Black voters made the difference in 2006 election (12-03-2006)

WASHINGTON ( – Black women voters are getting attention like never before. Is it because they’re Black and a Black man’s running or is it because they’re female and a woman’s running? Or is it simply a case of numbers?

“Unmarried women are the fastest growing, large demographic and African American women are eighteen percent of all single women in our country,” said Page Gardner, president of Women’s Voices Women Vote, which recently released a survey about Black female voters.


“African American women have an agenda and they will take that agenda into the voting booth,” said Ms. Gardner.

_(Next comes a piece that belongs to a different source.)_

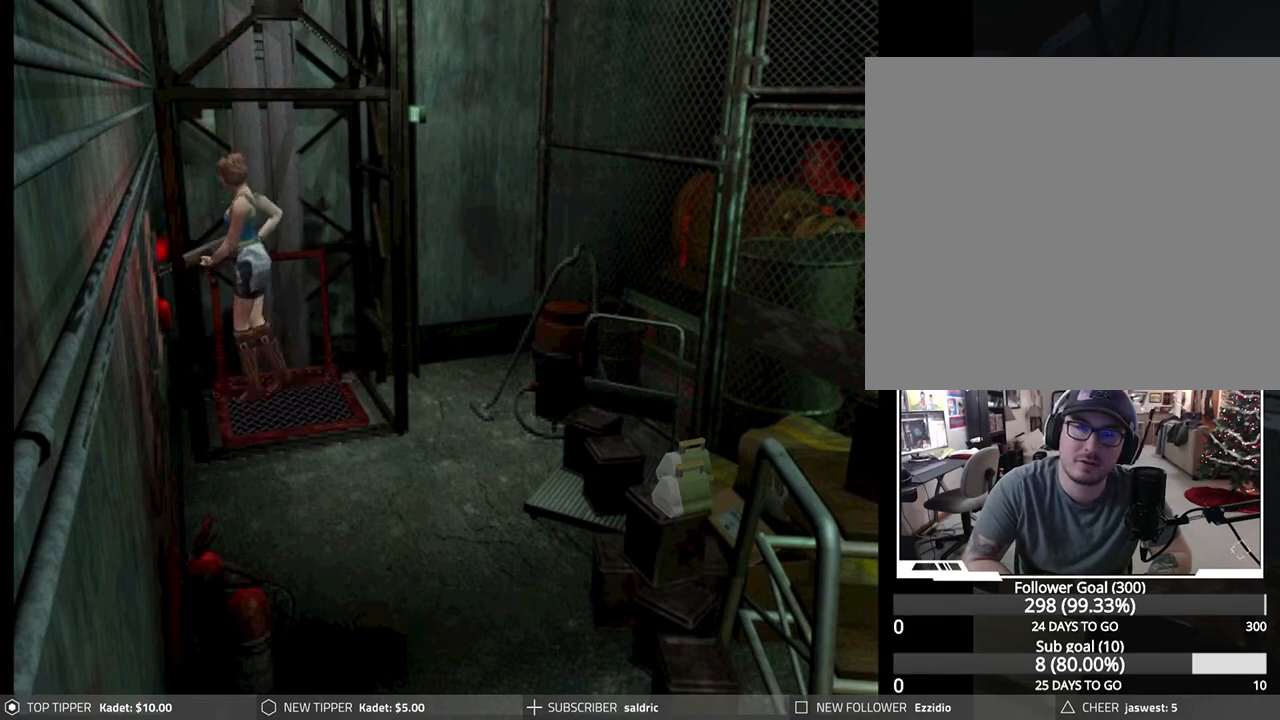
{"buttons": ["DPAD_DOWN"], "left_stick": "center", "events": [[383, "DPAD_RIGHT", "up"]]}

Her group’s research notes unmarried Black women are highly motivated to vote, and economic issues dominate their agenda.

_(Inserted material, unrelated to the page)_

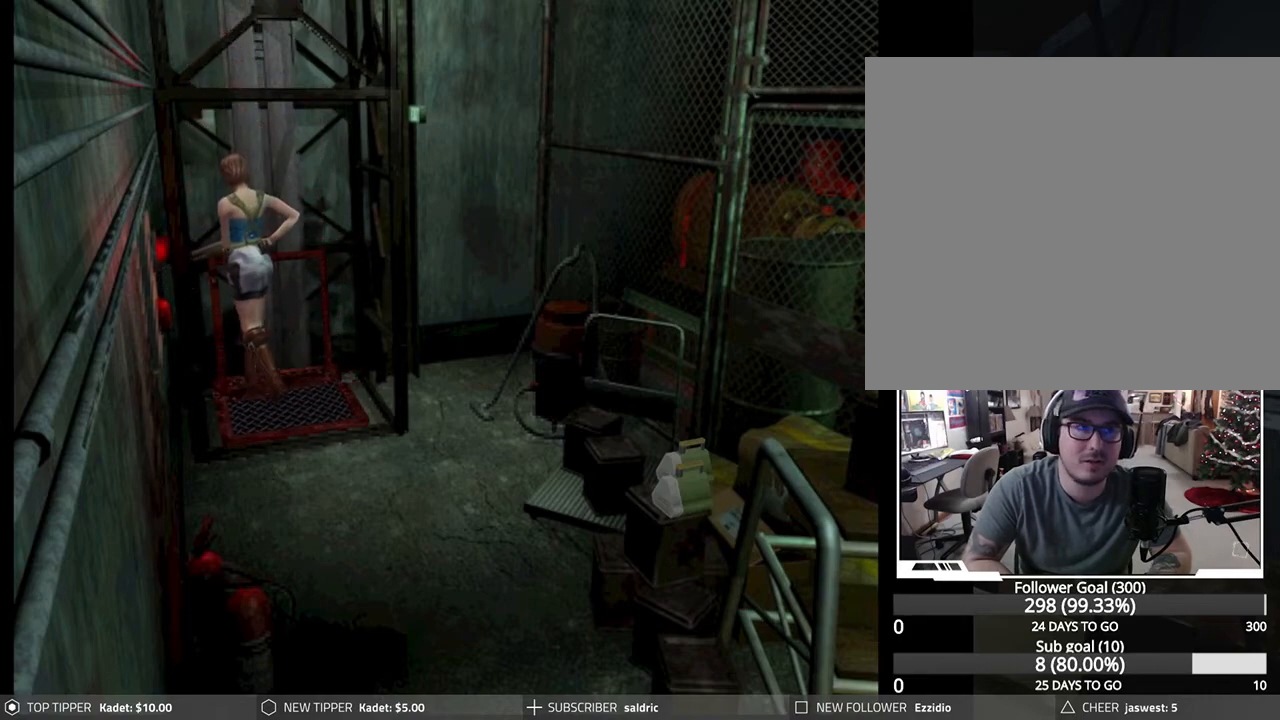
{"buttons": ["DPAD_DOWN"], "left_stick": "center", "events": [[283, "DPAD_RIGHT", "down"], [450, "DPAD_RIGHT", "up"]]}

“African American unmarried women struggle to make ends meet and they will listen to candidates who have something to say about their lives and their hopes for the future,” said Ms. Gardner.

“All of the primaries and caucuses so far have seen high numbers of unmarried women coming to the polls. African Americans vote more than any other group of unmarried women and will be a vital bloc of voters in upcoming race on Feb. 5.”

The contest for the Democratic presidential nomination between Senators Barack Obama (D-Ill). a Black man, and Hillary Clinton (D-N.Y.), a woman, has helped put Black women in the spotlight.

“We have issues and concerns that pertain to our quality of life.The impact of the economy is important.We want a livable wage not a minimum wage.We want a wage that we can raise our families on.Health disparities are another major issue.Black women are dying from HIV and that impacts single and married women,” said Melanie Campbell, executive director of the National Coalition on Black Civic Participation, told The Final Call.

Those issues are different from White women who tend to have more education and higher incomes than Black women.

Black women will also have an increased impact because of the numbers of Black men who are ineligible to vote, according to Ms. Campbell. In 35 states, close to four million convicted felons are not allowed to vote.Black men make up a significant part of that number. “Black women will be 58 percent of the Black vote in 2008,” Ms. Campbell said.

Unmarried women are also proving to be the pivotal voters. Exit surveys show a 32-point difference between Iowa and New Hampshire among unmarried women, one of the highest swings of any major demographic subgroups.

In Iowa, Senator Barack Obama captured the single women’s vote by 13 points (40 percent for Sen. Obama to 27 percent for Sen. Hillary Clinton), while in New Hampshire, Mrs. Clinton won single women by 19 points (51 percent for Mrs. Clinton to 32 percent for Mr. Obama).

Unmarried women were 12 percent of the Republican electorate, and were half of John McCain’s margin of victory in New Hampshire. Marital status has not been asked in all of the primaries and caucuses.

“Our research shows us, and the first races have confirmed, unmarried women are extremely motivated to participate in the 2008 elections, and make their voices heard in the 2008 races,” said Ms. Gardner. The study was released Jan. 23.

Ms. Campbell agrees that Black women have a newfound power.

“When you talk about the Black vote, you better talk about how you’re going to get the Black women’s vote.We want to know where are you on my issues and will things be different when you get in office?” she said.